So the latest stab by the Construction Products Association to make sense of the economic chaos suggests that construction output will fall 7% over the next three years. That is a loss in cash terms of about £8 billion in work by 2010.

The pace of decline in sentiment within construction is powerfully illustrated in the latest forecast from the association which is decidedly gloomier than the forecasters expected when they put numbers to expectations in the summer.

The forecasters now fear that the construction recession will be deeper and longer lasting, stretching out a full three years.

Not even by 2012 will the industry have recovered the level of workload it saw last year, say the forecasters. And the risks look heavily piled on the downside.

The association provides two alternative scenarios to its central forecast and even the upbeat outlook paints a grimmer picture than its forecast produced only three months ago.

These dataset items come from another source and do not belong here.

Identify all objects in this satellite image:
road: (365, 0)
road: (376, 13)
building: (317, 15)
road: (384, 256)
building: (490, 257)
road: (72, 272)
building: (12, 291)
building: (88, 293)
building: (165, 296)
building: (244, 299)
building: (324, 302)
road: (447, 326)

The grimmest news in the forecast is the change in sentiment towards the commercial sector. Peaking this year, the expectation now is that workload in the sector will collapse by almost a quarter.

To put the expected recession in construction overall into context, it is a year or so shorter and about half as deep as that experienced in the early 1990s. That recession cost 600,000 jobs from a workforce of almost 2.4 million compared with the almost equivalent workforce of just over 2.2 million.

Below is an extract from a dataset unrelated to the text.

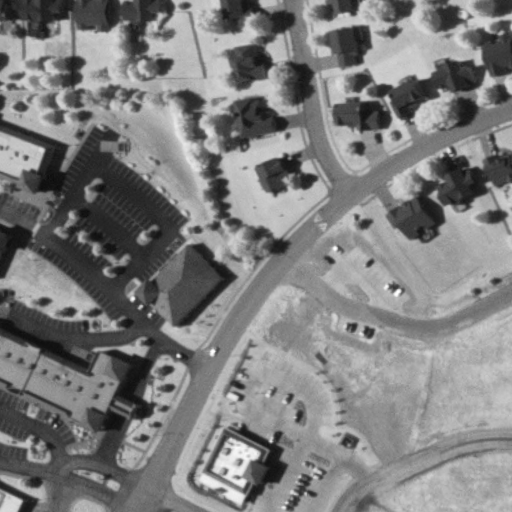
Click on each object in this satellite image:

While I do not wish to be overly pessimistic, this forecast takes a rather gentle view of the repair and maintenance sector. In the 1990s recession, while (broadly speaking) the whole industry output fell 13% to 14%, the RMI sector took a real beating falling about 19%.

This kind of makes sense - money is short so put off repairs etc, particularly in the private residential sector.

However the association's forecasters foresee a much shallower drop this time around in the RMI sector than in new work - they could be right, but I will remain sceptical.

Mind you I feel for the forecasters as they have a major problem - they have to forecast against the official figures. And frankly I am not the only one worried that some official statistics are becoming disconnected from reality.

The stats for construction output suggest what amounts to a mini boom in repair and maintenance so far this year, and I for one have not seen any noticeable increase in kerbside skips - quite the reverse.